Scholastic reports 7% rise in revenue for 2020 first quarter

Scholastic reports 7% rise in revenue for 2020 first quarter

Scholastic has reported a 7% rise in revenue for its first quarter results to $232.6m (£185m) due partly to its YA titles and graphic novels imprint Graphix.

The global children’s publishing, education and media company saw its revenue increase by 7% to $232.6m (£185m), from $218.4m (£173m) for the first fiscal quarter ending 31st August 2019, compared to the same period for 2019.

Operating income - which was a loss in the first quarter - also increased by 4% to $87.4m (£69m) compared to an operating loss of $83.8m (£66m) a year ago, which the publisher said was “mainly attributable to higher technology-related overhead expense, partially offset by the contribution on higher revenues”. Scholastic said in its results that it typically reports a loss in its fiscal first quarter, when most US schools are not in session.

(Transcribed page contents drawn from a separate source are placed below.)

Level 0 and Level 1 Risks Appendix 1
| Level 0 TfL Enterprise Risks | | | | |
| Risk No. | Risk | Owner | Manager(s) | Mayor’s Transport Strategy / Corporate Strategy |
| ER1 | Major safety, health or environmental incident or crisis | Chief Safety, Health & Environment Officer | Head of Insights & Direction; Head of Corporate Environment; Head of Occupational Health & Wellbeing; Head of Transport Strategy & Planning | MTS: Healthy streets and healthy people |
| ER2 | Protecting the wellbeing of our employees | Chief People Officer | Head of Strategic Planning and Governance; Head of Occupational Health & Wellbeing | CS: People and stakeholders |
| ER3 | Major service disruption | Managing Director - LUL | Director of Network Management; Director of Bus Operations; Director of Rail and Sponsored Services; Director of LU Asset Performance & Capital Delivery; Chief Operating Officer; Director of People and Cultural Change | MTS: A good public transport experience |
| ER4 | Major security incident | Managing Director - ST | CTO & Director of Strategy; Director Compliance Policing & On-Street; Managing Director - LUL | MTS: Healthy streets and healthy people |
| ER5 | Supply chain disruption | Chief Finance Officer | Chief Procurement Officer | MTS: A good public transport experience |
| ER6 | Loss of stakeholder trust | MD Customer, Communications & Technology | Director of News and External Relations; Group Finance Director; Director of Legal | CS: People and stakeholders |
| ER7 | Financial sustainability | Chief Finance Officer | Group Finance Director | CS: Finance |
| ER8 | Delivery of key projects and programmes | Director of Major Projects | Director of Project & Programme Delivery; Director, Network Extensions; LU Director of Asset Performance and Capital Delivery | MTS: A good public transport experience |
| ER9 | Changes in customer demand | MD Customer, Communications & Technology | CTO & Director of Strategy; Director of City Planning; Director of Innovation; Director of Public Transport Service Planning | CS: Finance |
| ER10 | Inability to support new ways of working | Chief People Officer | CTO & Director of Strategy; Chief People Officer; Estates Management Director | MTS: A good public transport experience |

Excluding one-time items, the operating loss in the first quarter was $83.1m (£66m), which marks a slight reduction from 2019’s operating loss of $83.3m (£66m) for the same period.

Net loss for the current period was down 5% to $58.5m, compared to a net loss in the prior year period of $61.3m (£48m). Meanwhile the impact of foreign exchange on the company’s international businesses resulted in a $2.6m (£2m) reduction in revenues for that division compared to 2019. 

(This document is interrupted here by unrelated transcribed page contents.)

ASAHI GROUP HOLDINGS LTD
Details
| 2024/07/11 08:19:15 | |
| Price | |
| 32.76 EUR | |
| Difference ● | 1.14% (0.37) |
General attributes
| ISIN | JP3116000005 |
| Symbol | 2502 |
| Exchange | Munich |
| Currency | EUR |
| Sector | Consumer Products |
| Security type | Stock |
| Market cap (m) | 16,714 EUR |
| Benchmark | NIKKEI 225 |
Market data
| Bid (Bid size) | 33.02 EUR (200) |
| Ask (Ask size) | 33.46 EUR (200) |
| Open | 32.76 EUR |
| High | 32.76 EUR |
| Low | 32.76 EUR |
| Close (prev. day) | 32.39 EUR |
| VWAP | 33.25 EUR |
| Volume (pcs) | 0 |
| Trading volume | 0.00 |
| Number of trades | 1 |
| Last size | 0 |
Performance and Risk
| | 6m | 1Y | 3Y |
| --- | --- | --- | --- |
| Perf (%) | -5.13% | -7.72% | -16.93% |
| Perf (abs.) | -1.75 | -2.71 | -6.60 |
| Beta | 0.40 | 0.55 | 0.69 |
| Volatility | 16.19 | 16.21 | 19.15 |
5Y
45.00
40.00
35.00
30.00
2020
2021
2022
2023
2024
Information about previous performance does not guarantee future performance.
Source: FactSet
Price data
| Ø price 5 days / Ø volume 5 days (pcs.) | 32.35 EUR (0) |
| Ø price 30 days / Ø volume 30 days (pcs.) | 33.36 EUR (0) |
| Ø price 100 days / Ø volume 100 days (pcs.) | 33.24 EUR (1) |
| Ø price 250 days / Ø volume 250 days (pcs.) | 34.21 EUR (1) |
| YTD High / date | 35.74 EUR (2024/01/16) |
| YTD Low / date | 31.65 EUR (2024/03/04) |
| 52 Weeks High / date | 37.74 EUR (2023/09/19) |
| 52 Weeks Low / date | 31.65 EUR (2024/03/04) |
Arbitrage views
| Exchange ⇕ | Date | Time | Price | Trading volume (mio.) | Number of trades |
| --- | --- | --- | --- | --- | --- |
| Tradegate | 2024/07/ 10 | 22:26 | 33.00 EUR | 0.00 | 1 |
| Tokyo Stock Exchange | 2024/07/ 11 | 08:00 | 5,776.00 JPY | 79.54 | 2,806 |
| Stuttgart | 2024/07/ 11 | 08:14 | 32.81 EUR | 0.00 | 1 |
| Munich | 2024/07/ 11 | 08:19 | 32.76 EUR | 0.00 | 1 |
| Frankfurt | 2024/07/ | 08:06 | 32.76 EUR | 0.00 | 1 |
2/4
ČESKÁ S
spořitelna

Richard Robinson, Scholastic chairman, president and c.e.o., said that during this period its “trade titles and series remained on the top of best-seller lists” with top performing books including Dav Pilkey’s Dog Man: For Whom the Ball Rolls and Tui Sutherland’s Wings of Fire: The Poison Jungle.

Robinson spoke overall of a “continued strength in series publishing across age groups and categories, including chapter/middle grade, Graphix [its graphic novels imprint] and YA”. 

Of the publisher’s new projects, he said he was encouraged by responses to Scholastic Literacy, its new approach to core literacy instruction, alond with higher billings year-over-year for its new education digital subscription products.

He added: “We are on track with the digital transformation of our book clubs business to shift more parents and students to online ordering and are fortifying our position as the premier book fairs operator in the US, where our brand recognition, 58 regional distribution outlets, and breadth of product offerings will enable us to hold a projected 120,000 fairs this year. We have also established a rigorous process to improve operating margins through cost management and Scholastic 2020 technology-informed methods and process improvement initiatives in procurement, warehousing, and shipping. While it is still too early to comment on the full impact of these efforts, we expect to provide further details over the course of the fiscal year – our 99th year serving schools and students.”